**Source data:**
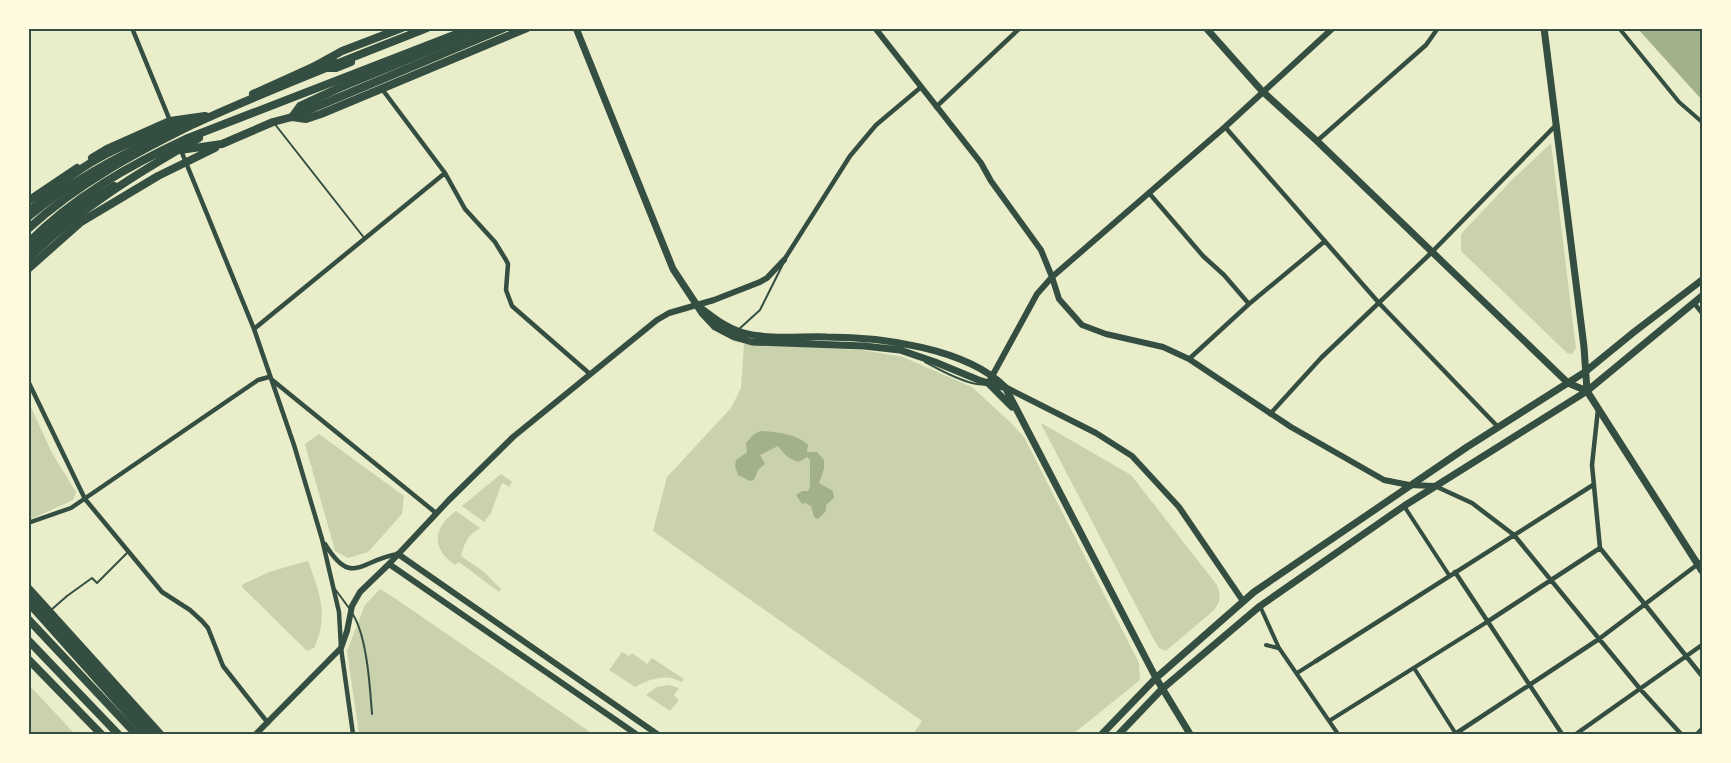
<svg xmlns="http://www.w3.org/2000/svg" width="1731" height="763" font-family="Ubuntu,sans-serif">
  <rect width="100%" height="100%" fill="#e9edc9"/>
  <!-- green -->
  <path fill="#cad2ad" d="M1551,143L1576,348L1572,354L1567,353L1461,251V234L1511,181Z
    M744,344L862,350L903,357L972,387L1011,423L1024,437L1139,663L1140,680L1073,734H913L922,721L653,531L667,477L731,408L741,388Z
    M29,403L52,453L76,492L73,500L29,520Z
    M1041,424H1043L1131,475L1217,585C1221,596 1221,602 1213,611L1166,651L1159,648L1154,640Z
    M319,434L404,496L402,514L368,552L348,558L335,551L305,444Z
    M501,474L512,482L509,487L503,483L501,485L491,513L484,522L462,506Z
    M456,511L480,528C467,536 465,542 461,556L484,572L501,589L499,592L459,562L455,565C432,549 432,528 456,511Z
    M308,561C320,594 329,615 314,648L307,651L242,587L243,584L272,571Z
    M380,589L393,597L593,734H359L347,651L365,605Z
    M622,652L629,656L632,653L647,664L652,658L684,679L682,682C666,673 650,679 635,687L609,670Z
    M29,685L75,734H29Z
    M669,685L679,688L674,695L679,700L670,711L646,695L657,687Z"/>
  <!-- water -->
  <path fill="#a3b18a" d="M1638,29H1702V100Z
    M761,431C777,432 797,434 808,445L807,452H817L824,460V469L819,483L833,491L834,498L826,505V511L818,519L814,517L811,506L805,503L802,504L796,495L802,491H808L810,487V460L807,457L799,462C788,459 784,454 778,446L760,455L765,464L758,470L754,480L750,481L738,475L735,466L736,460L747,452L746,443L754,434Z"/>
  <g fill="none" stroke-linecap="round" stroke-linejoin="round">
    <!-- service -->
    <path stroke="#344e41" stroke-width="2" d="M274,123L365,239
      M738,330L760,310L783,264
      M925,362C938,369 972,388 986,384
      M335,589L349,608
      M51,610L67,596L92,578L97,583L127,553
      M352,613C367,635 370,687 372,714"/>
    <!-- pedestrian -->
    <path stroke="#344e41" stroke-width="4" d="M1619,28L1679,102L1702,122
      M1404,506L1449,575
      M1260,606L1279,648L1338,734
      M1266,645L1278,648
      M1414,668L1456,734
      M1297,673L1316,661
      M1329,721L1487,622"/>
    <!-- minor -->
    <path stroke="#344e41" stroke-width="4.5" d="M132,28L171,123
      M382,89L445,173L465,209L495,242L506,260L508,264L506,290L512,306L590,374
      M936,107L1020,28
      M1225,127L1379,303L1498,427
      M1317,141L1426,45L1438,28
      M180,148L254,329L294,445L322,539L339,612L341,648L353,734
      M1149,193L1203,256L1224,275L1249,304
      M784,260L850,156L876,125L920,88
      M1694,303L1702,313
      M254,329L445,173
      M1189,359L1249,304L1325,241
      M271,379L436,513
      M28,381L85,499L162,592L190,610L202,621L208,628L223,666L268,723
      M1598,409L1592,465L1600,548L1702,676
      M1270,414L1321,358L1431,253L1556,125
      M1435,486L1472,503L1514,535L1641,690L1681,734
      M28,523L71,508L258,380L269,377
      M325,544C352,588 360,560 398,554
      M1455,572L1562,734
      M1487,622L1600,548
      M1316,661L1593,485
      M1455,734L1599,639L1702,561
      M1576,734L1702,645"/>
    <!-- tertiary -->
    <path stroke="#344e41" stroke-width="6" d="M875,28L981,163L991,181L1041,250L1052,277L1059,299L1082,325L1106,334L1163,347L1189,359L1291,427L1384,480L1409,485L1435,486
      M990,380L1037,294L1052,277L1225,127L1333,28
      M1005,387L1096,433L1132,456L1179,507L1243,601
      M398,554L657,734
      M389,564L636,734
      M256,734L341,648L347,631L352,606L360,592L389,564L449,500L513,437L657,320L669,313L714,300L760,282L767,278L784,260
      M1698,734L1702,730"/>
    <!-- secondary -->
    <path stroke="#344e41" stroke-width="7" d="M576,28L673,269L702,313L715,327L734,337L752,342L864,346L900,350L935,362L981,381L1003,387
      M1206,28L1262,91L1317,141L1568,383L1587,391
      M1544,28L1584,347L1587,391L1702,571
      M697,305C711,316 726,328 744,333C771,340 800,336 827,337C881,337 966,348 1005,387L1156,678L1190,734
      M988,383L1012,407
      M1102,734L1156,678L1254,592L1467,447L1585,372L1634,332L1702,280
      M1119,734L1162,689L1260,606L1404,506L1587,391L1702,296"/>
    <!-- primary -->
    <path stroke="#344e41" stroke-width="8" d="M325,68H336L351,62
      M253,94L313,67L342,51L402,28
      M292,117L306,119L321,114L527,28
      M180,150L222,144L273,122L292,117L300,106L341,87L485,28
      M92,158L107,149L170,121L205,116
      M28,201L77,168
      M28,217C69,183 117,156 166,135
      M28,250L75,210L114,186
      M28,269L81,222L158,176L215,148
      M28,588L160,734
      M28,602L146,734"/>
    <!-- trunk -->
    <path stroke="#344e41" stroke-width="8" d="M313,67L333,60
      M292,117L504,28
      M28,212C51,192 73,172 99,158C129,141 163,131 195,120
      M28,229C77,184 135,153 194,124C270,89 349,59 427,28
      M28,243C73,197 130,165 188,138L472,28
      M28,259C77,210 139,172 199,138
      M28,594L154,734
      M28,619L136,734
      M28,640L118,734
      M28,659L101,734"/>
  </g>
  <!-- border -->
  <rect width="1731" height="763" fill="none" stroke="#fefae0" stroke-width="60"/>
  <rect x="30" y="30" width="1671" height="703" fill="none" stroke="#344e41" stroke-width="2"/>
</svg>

**Your objective:** Omitting the images, output each record precisely as written.

**Result of this exercise:**
<svg xmlns="http://www.w3.org/2000/svg" width="1731" height="763" font-family="Ubuntu,sans-serif">
  <rect width="100%" height="100%" fill="#e9edc9"/>
  <!-- green -->
  <path fill="#cad2ad" d="M1551,143L1576,348L1572,354L1567,353L1461,251V234L1511,181Z
    M744,344L862,350L903,357L972,387L1011,423L1024,437L1139,663L1140,680L1073,734H913L922,721L653,531L667,477L731,408L741,388Z
    M29,403L52,453L76,492L73,500L29,520Z
    M1041,424H1043L1131,475L1217,585C1221,596 1221,602 1213,611L1166,651L1159,648L1154,640Z
    M319,434L404,496L402,514L368,552L348,558L335,551L305,444Z
    M501,474L512,482L509,487L503,483L501,485L491,513L484,522L462,506Z
    M456,511L480,528C467,536 465,542 461,556L484,572L501,589L499,592L459,562L455,565C432,549 432,528 456,511Z
    M308,561C320,594 329,615 314,648L307,651L242,587L243,584L272,571Z
    M380,589L393,597L593,734H359L347,651L365,605Z
    M622,652L629,656L632,653L647,664L652,658L684,679L682,682C666,673 650,679 635,687L609,670Z
    M29,685L75,734H29Z
    M669,685L679,688L674,695L679,700L670,711L646,695L657,687Z"/>
  <!-- water -->
  <path fill="#a3b18a" d="M1638,29H1702V100Z
    M761,431C777,432 797,434 808,445L807,452H817L824,460V469L819,483L833,491L834,498L826,505V511L818,519L814,517L811,506L805,503L802,504L796,495L802,491H808L810,487V460L807,457L799,462C788,459 784,454 778,446L760,455L765,464L758,470L754,480L750,481L738,475L735,466L736,460L747,452L746,443L754,434Z"/>
  <g fill="none" stroke-linecap="round" stroke-linejoin="round">
    <!-- service -->
    <path stroke="#344e41" stroke-width="2" d="M274,123L365,239
      M738,330L760,310L783,264
      M925,362C938,369 972,388 986,384
      M335,589L349,608
      M51,610L67,596L92,578L97,583L127,553
      M352,613C367,635 370,687 372,714"/>
    <!-- pedestrian -->
    <path stroke="#344e41" stroke-width="4" d="M1619,28L1679,102L1702,122
      M1404,506L1449,575
      M1260,606L1279,648L1338,734
      M1266,645L1278,648
      M1414,668L1456,734
      M1297,673L1316,661
      M1329,721L1487,622"/>
    <!-- minor -->
    <path stroke="#344e41" stroke-width="4.5" d="M132,28L171,123
      M382,89L445,173L465,209L495,242L506,260L508,264L506,290L512,306L590,374
      M936,107L1020,28
      M1225,127L1379,303L1498,427
      M1317,141L1426,45L1438,28
      M180,148L254,329L294,445L322,539L339,612L341,648L353,734
      M1149,193L1203,256L1224,275L1249,304
      M784,260L850,156L876,125L920,88
      M1694,303L1702,313
      M254,329L445,173
      M1189,359L1249,304L1325,241
      M271,379L436,513
      M28,381L85,499L162,592L190,610L202,621L208,628L223,666L268,723
      M1598,409L1592,465L1600,548L1702,676
      M1270,414L1321,358L1431,253L1556,125
      M1435,486L1472,503L1514,535L1641,690L1681,734
      M28,523L71,508L258,380L269,377
      M325,544C352,588 360,560 398,554
      M1455,572L1562,734
      M1487,622L1600,548
      M1316,661L1593,485
      M1455,734L1599,639L1702,561
      M1576,734L1702,645"/>
    <!-- tertiary -->
    <path stroke="#344e41" stroke-width="6" d="M875,28L981,163L991,181L1041,250L1052,277L1059,299L1082,325L1106,334L1163,347L1189,359L1291,427L1384,480L1409,485L1435,486
      M990,380L1037,294L1052,277L1225,127L1333,28
      M1005,387L1096,433L1132,456L1179,507L1243,601
      M398,554L657,734
      M389,564L636,734
      M256,734L341,648L347,631L352,606L360,592L389,564L449,500L513,437L657,320L669,313L714,300L760,282L767,278L784,260
      M1698,734L1702,730"/>
    <!-- secondary -->
    <path stroke="#344e41" stroke-width="7" d="M576,28L673,269L702,313L715,327L734,337L752,342L864,346L900,350L935,362L981,381L1003,387
      M1206,28L1262,91L1317,141L1568,383L1587,391
      M1544,28L1584,347L1587,391L1702,571
      M697,305C711,316 726,328 744,333C771,340 800,336 827,337C881,337 966,348 1005,387L1156,678L1190,734
      M988,383L1012,407
      M1102,734L1156,678L1254,592L1467,447L1585,372L1634,332L1702,280
      M1119,734L1162,689L1260,606L1404,506L1587,391L1702,296"/>
    <!-- primary -->
    <path stroke="#344e41" stroke-width="8" d="M325,68H336L351,62
      M253,94L313,67L342,51L402,28
      M292,117L306,119L321,114L527,28
      M180,150L222,144L273,122L292,117L300,106L341,87L485,28
      M92,158L107,149L170,121L205,116
      M28,201L77,168
      M28,217C69,183 117,156 166,135
      M28,250L75,210L114,186
      M28,269L81,222L158,176L215,148
      M28,588L160,734
      M28,602L146,734"/>
    <!-- trunk -->
    <path stroke="#344e41" stroke-width="8" d="M313,67L333,60
      M292,117L504,28
      M28,212C51,192 73,172 99,158C129,141 163,131 195,120
      M28,229C77,184 135,153 194,124C270,89 349,59 427,28
      M28,243C73,197 130,165 188,138L472,28
      M28,259C77,210 139,172 199,138
      M28,594L154,734
      M28,619L136,734
      M28,640L118,734
      M28,659L101,734"/>
  </g>
  <!-- border -->
  <rect width="1731" height="763" fill="none" stroke="#fefae0" stroke-width="60"/>
  <rect x="30" y="30" width="1671" height="703" fill="none" stroke="#344e41" stroke-width="2"/>
</svg>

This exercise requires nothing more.